La Rue des allocs : quand la télé touche le fond

Publié le 23 août 2016 par Claudine Colozzi
Inspirée de l’émission anglaise Benefits Street, diffusée sur Channel 4 en 2014, la nouvelle production de M6 n'a obtenu que 10 % des parts de marché.

La Rue des allocs, le nouveau docu-réalité de M6, diffusé mercredi 17 août, proposait de découvrir in vivo le quotidien des habitants du quartier de Saint-Leu, à Amiens. Un quartier où le chômage avoisine les 20 % et où beaucoup de personnes vivent sous le seuil de pauvreté. Une plongée voyeuriste, putassière et dépourvue d’empathie.

« Ils vivent avec moins de 1 000 euros par mois. » « Comment vivre lorsque chaque centime compte ?, Comment s’en sortir ? » Bienvenue à Saint-Leu, un quartier d’Amiens où une majorité d’habitants survit grâce aux minima sociaux. Bienvenue dans La Rue des allocs. Rien qu’en lisant le nom, on craint le pire. À juste titre.

Inspirée de l’émission anglaise Benefits Street, diffusée sur Channel 4 en 2014, la nouvelle production de M6, la chaîne qui n’en finit pas de se creuser les méninges pour dénicher des concepts plus racoleurs les uns que les autres, est à la hauteur de la rumeur qui a précédé sa programmation. « La seule chose qui m’intéressait était de mettre un visage sur les statistiques du chômage que l’on entend tous les mois tomber à la radio ou à la télé, expliquait Stéphane Munka, réalisateur de ce documentaire pour justifier sa démarche avant la diffusion de l’émission baptisée au départ Zone prioritaire. Je voulais montrer ce que c’était de vivre avec du chômage longue durée, avec moins de 1 000 euros par mois. » Soit ! Ce n’est pas tant l’intention qui compte que les moyens d’y parvenir.
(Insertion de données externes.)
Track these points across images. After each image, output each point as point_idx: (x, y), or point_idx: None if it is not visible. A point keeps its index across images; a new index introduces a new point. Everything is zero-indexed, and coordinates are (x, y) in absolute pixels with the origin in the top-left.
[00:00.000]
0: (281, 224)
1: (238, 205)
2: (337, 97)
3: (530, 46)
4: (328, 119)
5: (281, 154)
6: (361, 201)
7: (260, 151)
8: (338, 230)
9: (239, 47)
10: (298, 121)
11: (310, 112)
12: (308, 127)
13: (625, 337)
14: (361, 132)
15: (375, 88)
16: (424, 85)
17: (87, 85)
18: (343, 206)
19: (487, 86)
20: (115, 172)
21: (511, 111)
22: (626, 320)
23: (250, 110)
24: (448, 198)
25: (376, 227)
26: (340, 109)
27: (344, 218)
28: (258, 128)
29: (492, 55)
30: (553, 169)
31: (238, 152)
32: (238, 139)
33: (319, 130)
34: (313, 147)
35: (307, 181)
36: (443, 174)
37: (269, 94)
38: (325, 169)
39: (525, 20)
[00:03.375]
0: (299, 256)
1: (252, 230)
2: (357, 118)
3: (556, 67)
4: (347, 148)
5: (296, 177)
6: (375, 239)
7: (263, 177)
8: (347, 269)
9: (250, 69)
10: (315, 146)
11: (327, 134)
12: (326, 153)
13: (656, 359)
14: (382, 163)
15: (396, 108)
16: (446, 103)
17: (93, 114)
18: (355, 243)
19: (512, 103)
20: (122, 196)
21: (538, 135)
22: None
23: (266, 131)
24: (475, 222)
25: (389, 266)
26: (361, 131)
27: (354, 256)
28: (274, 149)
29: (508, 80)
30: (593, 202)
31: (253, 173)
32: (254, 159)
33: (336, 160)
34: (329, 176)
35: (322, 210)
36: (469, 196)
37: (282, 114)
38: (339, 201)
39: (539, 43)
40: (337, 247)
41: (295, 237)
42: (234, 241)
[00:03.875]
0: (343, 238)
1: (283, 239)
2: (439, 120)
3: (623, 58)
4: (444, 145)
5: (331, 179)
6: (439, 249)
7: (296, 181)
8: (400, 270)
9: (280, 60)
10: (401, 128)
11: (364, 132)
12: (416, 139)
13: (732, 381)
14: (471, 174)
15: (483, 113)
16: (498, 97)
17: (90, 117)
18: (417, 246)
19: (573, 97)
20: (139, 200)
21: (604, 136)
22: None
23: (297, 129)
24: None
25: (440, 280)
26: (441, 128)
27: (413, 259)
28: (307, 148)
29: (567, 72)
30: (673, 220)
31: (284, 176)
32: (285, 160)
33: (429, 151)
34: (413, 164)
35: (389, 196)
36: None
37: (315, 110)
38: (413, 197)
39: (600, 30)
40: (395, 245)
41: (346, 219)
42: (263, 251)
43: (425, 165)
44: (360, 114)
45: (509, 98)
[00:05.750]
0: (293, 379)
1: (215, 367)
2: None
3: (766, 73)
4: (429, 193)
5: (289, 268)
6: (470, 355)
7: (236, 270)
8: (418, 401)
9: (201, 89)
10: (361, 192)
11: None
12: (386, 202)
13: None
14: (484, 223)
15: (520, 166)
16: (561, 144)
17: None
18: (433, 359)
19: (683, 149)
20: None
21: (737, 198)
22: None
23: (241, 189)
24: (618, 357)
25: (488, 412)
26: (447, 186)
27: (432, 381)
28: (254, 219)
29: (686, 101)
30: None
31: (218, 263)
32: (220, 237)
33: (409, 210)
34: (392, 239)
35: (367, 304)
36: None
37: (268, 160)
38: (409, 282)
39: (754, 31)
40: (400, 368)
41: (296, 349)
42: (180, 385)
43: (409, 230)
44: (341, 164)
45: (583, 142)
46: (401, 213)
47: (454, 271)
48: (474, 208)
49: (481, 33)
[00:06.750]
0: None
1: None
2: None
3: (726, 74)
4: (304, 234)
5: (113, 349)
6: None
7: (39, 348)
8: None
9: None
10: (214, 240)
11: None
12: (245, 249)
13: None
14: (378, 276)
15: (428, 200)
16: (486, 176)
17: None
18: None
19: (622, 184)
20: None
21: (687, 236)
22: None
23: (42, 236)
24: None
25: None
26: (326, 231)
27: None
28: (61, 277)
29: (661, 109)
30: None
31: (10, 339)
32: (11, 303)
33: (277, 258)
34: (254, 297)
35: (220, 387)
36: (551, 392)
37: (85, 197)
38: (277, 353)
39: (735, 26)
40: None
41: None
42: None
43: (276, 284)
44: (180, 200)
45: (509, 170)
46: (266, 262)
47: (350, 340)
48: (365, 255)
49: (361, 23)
« L’exploitation de la misère humaine à des fins d’audimat. »

Gros plans appuyés sur les canettes de bière, les jeux de hasard sur téléphone, les cigarettes qu’on roule faute de mieux… Discours empâtés par l’alcool, petites combines entre amis… Seule Marie-Jo, veuve avec cinq enfants, crève l’écran par sa sincérité touchante que la caméra ne parvient pas à caricaturer. Maigre consolation, M6 a obtenu moins de 10 % des parts de marché et n’a pas annoncé les dates de diffusion des deux épisodes suivants. La Fnars (Fédération nationale des associations d’accueil et de réinsertion sociale) a saisi le Conseil supérieur de l’Audiovisuel (CSA). « Les règles de décence et de respect de la dignité humaine sont à l’évidence bafouées à travers une émission guidée par un voyeurisme malsain et l’exploitation de la misère humaine à des fins d’audimat », dénonce-t-elle.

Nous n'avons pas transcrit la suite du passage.